• **Questões propostas**
**a.** Responda, com base no texto sobre a exportação de miúdos bovinos:
(i) Quantos países receberam miúdos bovinos de Mato Grosso em 2025?
(ii) Para quantos países o fígado bovino foi exportado?
(iii) Qual foi o crescimento percentual do volume exportado em relação a 2024?
**b.** Indique se cada afirmação está de acordo com o texto sobre a exportação de miúdos bovinos, citando literalmente as palavras que decidem a resposta:
(i) A receita obtida em 2025 foi de US$ 99,6 milhões.
(ii) O fígado bovino exportado somou 53,5 mil toneladas.
(iii) A receita cresceu 29,6% em relação a 2024.
**c.** Reescreva tudo desde "Na comparação com" até "maior demanda internacional." no texto sobre a exportação de miúdos bovinos, substituindo "receita" por "arrecadação".

A exportação de miúdos bovinos de Mato Grosso alcançou 53 países em 2025 e consolidou o segmento como estratégico dentro da cadeia da carne. Ao longo do ano, foram embarcadas 53,5 mil toneladas de produtos como língua, rabo, pâncreas, fígado e tripas, gerando receita de US$ 99,6 milhões, segundo dados do sistema Comex Stat.
Antes considerados subprodutos de baixo valor, os miúdos ganharam espaço no mercado externo e passaram a representar uma importante fonte de rentabilidade para a pecuária. Apenas o fígado bovino foi exportado para 29 países, somando 8,5 mil toneladas, com destinos como Angola, Cabo Verde, Egito, Reino Unido, Rússia, Maldivas e Turquia.
Na comparação com 2024, o avanço foi significativo. O volume exportado saiu de 41,2 mil toneladas para 53,5 mil toneladas, crescimento de 29,6%. Já a receita teve alta de 102%, indicando valorização dos produtos e maior demanda internacional.

• **Trechos dos registros**

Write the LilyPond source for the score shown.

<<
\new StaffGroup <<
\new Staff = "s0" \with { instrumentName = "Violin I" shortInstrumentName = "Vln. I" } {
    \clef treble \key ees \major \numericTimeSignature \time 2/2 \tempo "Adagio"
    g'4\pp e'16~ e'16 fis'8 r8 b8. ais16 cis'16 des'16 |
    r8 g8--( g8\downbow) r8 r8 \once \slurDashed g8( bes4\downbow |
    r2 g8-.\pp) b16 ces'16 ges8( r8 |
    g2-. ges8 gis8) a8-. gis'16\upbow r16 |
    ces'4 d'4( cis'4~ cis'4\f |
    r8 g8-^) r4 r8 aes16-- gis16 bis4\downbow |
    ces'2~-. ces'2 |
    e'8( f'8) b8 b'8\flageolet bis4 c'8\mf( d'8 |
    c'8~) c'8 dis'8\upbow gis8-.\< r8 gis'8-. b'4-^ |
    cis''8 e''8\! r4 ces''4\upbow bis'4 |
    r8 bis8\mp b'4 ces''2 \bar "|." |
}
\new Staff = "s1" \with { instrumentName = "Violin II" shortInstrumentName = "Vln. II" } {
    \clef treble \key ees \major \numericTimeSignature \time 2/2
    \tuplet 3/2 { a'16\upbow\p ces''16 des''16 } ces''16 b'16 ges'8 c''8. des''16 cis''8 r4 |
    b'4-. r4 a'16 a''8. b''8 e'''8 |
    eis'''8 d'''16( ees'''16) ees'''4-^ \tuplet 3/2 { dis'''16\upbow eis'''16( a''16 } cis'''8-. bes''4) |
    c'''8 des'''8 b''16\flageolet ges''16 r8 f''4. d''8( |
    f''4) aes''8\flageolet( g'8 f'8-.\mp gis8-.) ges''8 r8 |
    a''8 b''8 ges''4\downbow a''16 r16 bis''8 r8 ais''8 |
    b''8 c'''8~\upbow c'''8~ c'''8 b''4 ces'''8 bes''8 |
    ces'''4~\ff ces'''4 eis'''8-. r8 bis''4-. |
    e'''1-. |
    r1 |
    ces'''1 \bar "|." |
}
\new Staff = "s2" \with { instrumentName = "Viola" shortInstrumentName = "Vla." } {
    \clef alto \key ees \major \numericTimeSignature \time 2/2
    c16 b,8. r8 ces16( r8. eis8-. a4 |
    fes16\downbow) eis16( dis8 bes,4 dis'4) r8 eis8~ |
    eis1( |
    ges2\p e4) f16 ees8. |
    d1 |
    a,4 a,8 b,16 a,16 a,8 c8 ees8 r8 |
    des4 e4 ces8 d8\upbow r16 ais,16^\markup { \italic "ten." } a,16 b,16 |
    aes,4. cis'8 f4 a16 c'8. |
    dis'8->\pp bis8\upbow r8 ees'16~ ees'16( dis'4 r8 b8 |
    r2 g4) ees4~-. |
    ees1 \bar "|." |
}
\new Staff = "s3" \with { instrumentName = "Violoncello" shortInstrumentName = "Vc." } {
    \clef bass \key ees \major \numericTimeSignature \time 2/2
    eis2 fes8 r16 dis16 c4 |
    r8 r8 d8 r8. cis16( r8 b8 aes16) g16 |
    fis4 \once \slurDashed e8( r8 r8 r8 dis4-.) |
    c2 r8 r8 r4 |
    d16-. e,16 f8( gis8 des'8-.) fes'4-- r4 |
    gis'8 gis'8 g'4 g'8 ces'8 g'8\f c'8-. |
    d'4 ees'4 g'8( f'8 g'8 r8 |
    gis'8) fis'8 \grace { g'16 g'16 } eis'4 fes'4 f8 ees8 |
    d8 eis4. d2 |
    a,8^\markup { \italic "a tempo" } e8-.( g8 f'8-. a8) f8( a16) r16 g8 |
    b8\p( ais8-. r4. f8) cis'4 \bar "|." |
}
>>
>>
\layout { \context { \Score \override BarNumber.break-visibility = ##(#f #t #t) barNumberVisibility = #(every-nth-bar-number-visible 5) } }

• **Respostas por tarefa**
**a.**
(i) 53 países.
(ii) 29 países.
(iii) 29,6%.

**b.**
(i) Sim: "gerando receita de US$ 99,6 milhões".
(ii) Não: "somando 8,5 mil toneladas".
(iii) Não: "Já a receita teve alta de 102%".

**c.**
Na comparação com 2024, o avanço foi significativo. O volume exportado saiu de 41,2 mil toneladas para 53,5 mil toneladas, crescimento de 29,6%. Já a arrecadação teve alta de 102%, indicando valorização dos produtos e maior demanda internacional.